Going green in a penny pinching world

Column Lights don't turn themselves on.

I hesitate to offer this bit of technological know-how to such an intelligent audience, but after last week, it has come to my attention that there may be people who don't realise this. And they may work in Accounts.

The trigger for the observation was a report on the TV news last week that the UK Government was falling behind its targets on carbon consumption (reduction in). To illustrate the point, the newscaster dug out a lot of Official Figures, which gave us percentages. And then - realising that only people in Accounts would understand those, the camera crew went out into Whitehall, to show us what it looked like in the real world. (OK, Whitehall is the centre of the Civil Service, but unreal though that world may be, it's still geographically non-virtual).

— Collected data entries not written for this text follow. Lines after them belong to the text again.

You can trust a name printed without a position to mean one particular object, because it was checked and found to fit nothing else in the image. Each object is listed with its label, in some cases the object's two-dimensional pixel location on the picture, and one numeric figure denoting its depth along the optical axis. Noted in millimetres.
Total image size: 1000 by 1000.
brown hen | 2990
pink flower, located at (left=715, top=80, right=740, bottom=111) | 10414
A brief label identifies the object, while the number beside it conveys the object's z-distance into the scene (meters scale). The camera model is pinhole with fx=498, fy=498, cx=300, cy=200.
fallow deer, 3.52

It was late at night, and the days are still short in Britain, and yet the images that flared onto the screen were brighter than day, because every light in every office in the background was switched on. Not a soul was in the building - not even the office cleaners who are so often quoted as the reason big companies put their lights on at night. And the newscaster represented this as carelessness.

It goes to show how little the BBC knows about Accounting. Anybody who has ever worked in a large commercial corporation will know at once what those lights are doing.

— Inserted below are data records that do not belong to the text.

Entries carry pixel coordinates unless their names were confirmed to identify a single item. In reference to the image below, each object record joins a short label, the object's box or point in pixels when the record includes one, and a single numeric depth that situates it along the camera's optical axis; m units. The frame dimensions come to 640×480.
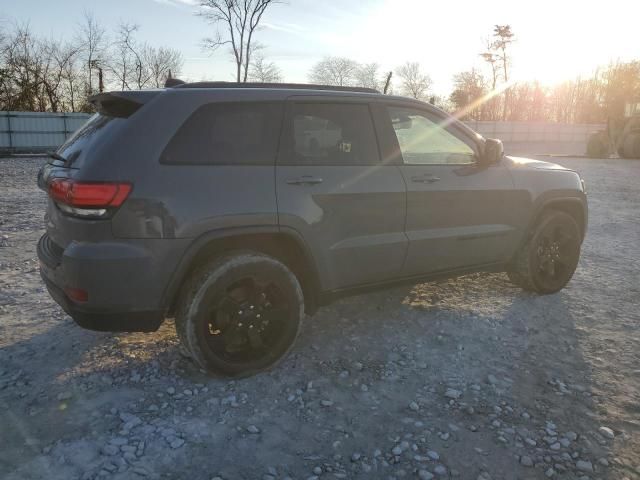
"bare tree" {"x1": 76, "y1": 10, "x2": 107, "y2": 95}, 33.12
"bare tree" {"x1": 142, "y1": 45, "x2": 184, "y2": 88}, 38.38
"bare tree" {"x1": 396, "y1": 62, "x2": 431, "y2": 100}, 57.34
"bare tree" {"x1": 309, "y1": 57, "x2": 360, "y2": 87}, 54.54
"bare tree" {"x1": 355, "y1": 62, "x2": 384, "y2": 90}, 54.59
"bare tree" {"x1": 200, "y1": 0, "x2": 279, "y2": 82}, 34.62
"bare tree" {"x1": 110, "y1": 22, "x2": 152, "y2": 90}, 36.31
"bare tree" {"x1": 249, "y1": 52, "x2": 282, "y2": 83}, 39.96
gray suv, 2.72
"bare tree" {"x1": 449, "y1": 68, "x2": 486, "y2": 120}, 52.88
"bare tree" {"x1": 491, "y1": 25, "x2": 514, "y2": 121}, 52.03
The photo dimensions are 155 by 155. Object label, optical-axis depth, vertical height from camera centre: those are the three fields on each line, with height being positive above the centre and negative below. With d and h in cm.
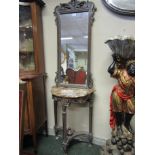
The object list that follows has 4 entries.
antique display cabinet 220 +10
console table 209 -39
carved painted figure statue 170 -26
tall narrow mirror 227 +31
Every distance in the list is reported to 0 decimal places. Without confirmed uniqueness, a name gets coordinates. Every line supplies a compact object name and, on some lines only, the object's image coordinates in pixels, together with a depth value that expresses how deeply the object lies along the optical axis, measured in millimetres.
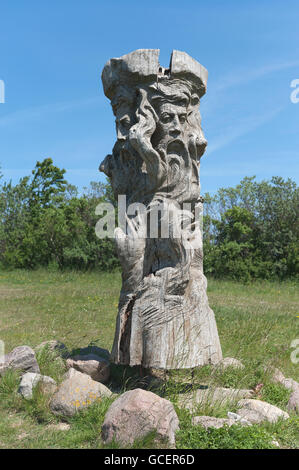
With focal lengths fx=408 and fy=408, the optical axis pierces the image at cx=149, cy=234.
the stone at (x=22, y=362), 4586
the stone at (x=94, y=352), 5395
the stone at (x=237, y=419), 3523
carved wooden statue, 4168
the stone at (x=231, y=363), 4757
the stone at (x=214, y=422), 3402
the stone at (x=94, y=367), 4621
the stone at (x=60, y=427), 3599
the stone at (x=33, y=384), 4031
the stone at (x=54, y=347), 5173
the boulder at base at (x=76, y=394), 3774
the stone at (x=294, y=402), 4148
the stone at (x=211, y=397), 3842
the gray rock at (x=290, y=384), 4579
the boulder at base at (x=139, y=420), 3152
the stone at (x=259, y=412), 3725
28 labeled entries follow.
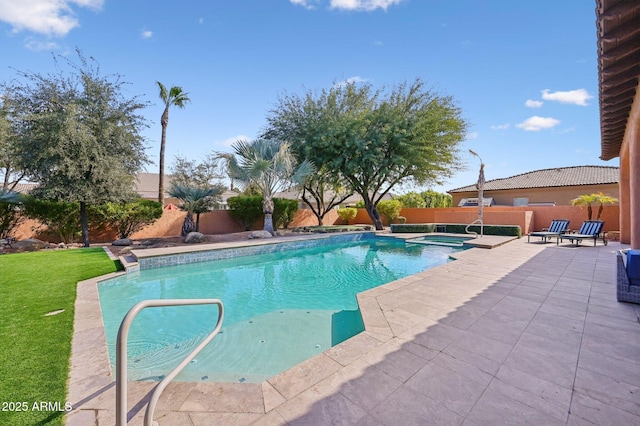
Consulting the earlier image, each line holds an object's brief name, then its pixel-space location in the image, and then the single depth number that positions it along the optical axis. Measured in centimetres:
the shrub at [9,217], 1195
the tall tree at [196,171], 2056
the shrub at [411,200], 3150
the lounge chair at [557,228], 1296
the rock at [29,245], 1137
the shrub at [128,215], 1403
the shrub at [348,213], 2597
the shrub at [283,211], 2078
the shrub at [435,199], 3417
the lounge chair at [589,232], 1106
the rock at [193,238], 1420
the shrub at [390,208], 2328
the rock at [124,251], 1115
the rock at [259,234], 1575
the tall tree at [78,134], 1118
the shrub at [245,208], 1948
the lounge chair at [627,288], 445
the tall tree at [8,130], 1145
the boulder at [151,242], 1349
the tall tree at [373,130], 1738
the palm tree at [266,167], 1559
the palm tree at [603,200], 1406
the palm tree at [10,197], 1155
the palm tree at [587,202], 1435
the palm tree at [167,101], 1943
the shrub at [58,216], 1232
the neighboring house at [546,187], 2120
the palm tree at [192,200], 1531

Clues for the rest of you: 1) It's March 2) It has been a very warm winter in the UK.

Got it? OK, here's another clue: 3) the financial year ends at the beginning of April.

In a warm winter, the amount you need to spend on heating office buildings is down - way down. People recently made some capital out of the fact that although the UK is culturally careless about switching off TVs and leaving them on standby, thus consuming unnecessary energy, the spend per household on energy in the UK was low. The inference drawn was that we "weren't that bad" in Britain. The real implication, of course, is that winter in Britain is a lot warmer than in Germany. And when it's warm, you spend less on heating the building.

So the nation's accountants are facing a real problem. They have budgets for heating. The winter of 2006-2007 will have seen a huge under-spend - as much as 15% - on the energy budgets. And that - as we all know and understand - means that unless urgent action is taken NOW, next year's budget will be reduced by 15%.

Why?

What a very ignorant question! That's how budgeting is done! You take last year's figure, and you set the budget for next year as being the same.

Why?

Because that's how it's done! Goodness gracious, what monumental innocence of the real world. You have to have a budget! How are you going to work out a budget if you don't base it on last year's budget?

I suppose you might argue that you could work out what you actually need to spend. And then you might work out what the costs of doing that are. And you might find ways of reducing the amount you spend on things that aren't needed.